IHRE AUFGABEN:
[a] Beantworten Sie anhand des Textauszugs über Sorge die folgenden Fragen.
(i) An welcher Hochschule lehrte Sorge ab 1919?
(ii) Weshalb wurde er 1920 entlassen?
(iii) Für wen war er 1923 als persönlicher Kurier tätig?
[b] Führen Sie den Textauszug über Sorge im Anschluss an seinen letzten Satz weiter.

Nach der Promotion lehrte Sorge ab 1919 an der Technischen Hochschule Aachen. Politisch war er dort in der örtlichen Parteileitung aktiv. Neben volkswirtschaftlichen Themen beschäftigte er sich mit den Werken von Marx, Engels und Lenin. Als er 1920 wegen der Teilnahme an bewaffneten Abwehrkämpfen gegen den Kapp-Putsch entlassen wurde, arbeitete er mehrere Monate in einem Bergwerk unter Tage. 1921 wechselte er nach Solingen, wurde Lehrer an der KPD-Parteischule und an der Volkshochschule in Ohligs. Im Herbst 1922 zog Sorge nach Frankfurt am Main, wo er am Institut für Sozialforschung unterkam.

Kurier der Partei

Seine berufliche Reisetätigkeit nutzte er auch als konspirativer Kurier der KPD. Er war so zuverlässig, dass er 1923 als persönlicher Kurier für Ernst Thälmann beim und nach dem Hamburger Aufstand fungierte. Berichtet wird, dass es ihm zu verdanken war, dass die Parteigelder und die Mitgliederlisten vor dem Zugriff der Polizei in Sicherheit gebracht werden konnten. Als »Sicherheitsbeauftragter« half er bei der Organisation des IX. KPD-Parteitags, der aufgrund des Parteiverbotes im April 1924 unter konspirativen Bedingungen abgehalten werden musste. Dort war er für die Sicherheit der Vertreter des Exekutivkomitees der Kommunistischen Internationale (Komintern, KI) verantwortlich.

ZU UNTERSUCHENDE DATEN:

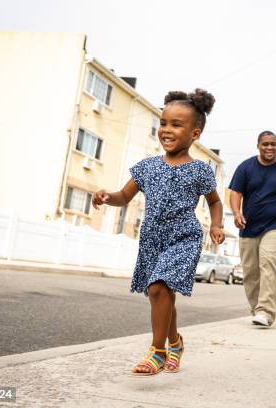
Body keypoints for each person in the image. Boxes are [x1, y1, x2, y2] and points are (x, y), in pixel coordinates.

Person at [92, 88, 224, 376]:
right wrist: (106, 197)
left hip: (184, 238)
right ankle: (175, 342)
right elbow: (123, 196)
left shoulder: (201, 170)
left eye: (176, 124)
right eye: (163, 123)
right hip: (152, 238)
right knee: (161, 295)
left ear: (195, 134)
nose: (166, 129)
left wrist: (216, 224)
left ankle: (158, 352)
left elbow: (214, 201)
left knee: (159, 287)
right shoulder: (147, 167)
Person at [229, 131, 276, 327]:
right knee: (251, 271)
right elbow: (235, 193)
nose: (270, 148)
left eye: (273, 144)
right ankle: (257, 310)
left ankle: (266, 311)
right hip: (249, 226)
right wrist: (236, 213)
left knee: (268, 260)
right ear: (258, 146)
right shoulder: (246, 167)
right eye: (266, 144)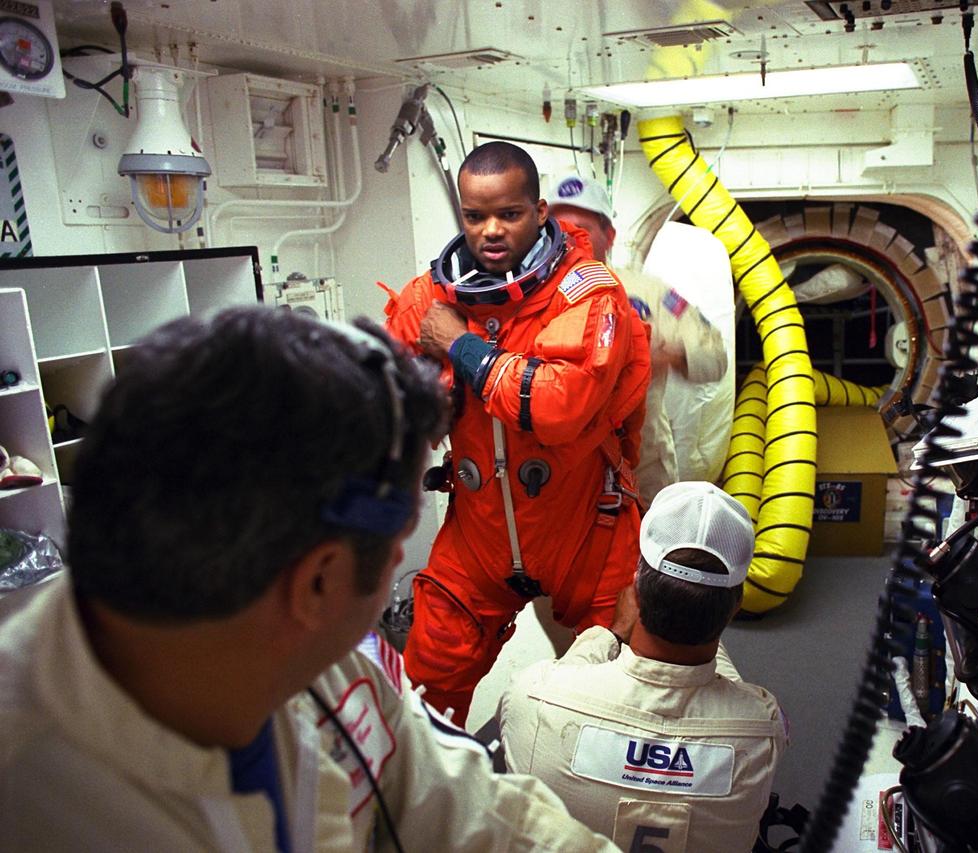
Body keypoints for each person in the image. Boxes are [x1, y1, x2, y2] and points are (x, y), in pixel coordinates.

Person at [0, 307, 618, 852]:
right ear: (319, 583)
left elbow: (477, 811)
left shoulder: (324, 662)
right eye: (403, 541)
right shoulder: (34, 791)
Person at [382, 142, 651, 725]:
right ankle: (427, 802)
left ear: (540, 212)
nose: (491, 231)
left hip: (585, 523)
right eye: (475, 216)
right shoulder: (428, 299)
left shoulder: (589, 293)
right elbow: (385, 404)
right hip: (477, 535)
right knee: (425, 689)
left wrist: (461, 347)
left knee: (619, 694)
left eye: (509, 214)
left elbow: (558, 405)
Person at [499, 481, 788, 853]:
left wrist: (611, 633)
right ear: (735, 607)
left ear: (636, 589)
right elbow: (732, 686)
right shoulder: (761, 731)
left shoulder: (533, 697)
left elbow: (563, 678)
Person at [548, 173, 727, 504]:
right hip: (564, 478)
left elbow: (714, 356)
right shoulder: (530, 300)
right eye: (561, 232)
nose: (571, 241)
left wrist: (655, 357)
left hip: (644, 473)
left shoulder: (647, 293)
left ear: (609, 235)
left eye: (582, 231)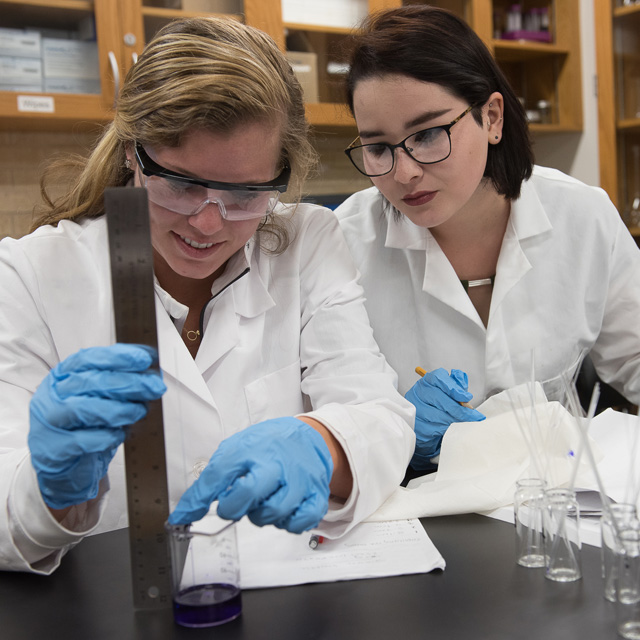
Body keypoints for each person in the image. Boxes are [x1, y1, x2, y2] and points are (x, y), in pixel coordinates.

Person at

ANTWORTEN IM EINZELNEN:
[a]
(i) An der Technischen Hochschule Aachen.
(ii) Wegen der Teilnahme an bewaffneten Abwehrkämpfen gegen den Kapp-Putsch.
(iii) Für Ernst Thälmann.

[b]
1924 ging Sorge im Auftrag der Komintern nach Moskau, wo er die Informationsabteilung unterstützte. Um die Situation in den jeweiligen Ländern verstehen zu können, besuchte er im Auftrag der KI die skandinavischen Staaten, später auch China, da sich vor Ort die politische, wirtschaftliche und militärische Situation besser analysieren ließ als von Moskau aus. In diese Zeit fällt auch der Beginn seiner nachrichtendienstlichen Tätigkeit für die GRU, den Nachrichtendienst der Roten Armee. Im Auftrag von Jan K. Bersin lieferte Sorge 1929 einen Bericht aus China über die innen- und außenpolitische Entwicklung des Landes und die sich daraus ergebende Bedrohung für die UdSSR. Dazu reiste er – getarnt als deutscher Journalist – nach Shanghai und baute vor Ort eine Zelle auf, zu der der deutsche Funker Max Christiansen-Clausen und der japanische Journalist Ozaki Hotsumi gehörten. Auch die später durch ihre Schrift »Sonjas Rapport« berühmt gewordene Ruth Werner war zeitweilig in diese Arbeit einbezogen.

1933 begann der vorerst komplizierteste Auftrag für Richard Sorge. Er kehrte in das faschistische Deutschland zurück, um von dort aus als »deutscher Journalist« in Japan eine Spionagezelle aufzubauen, die in der Lage sein sollte, Informationen aus höchsten politischen und militärischen Kreisen zu beschaffen. Damals entwickelte sich die »Achse« Berlin–Rom–Tokio, die für die UdSSR eine besondere Bedrohung darstellte, zeichnete sich dergestalt doch ein Zwei-Fronten-Krieg ab.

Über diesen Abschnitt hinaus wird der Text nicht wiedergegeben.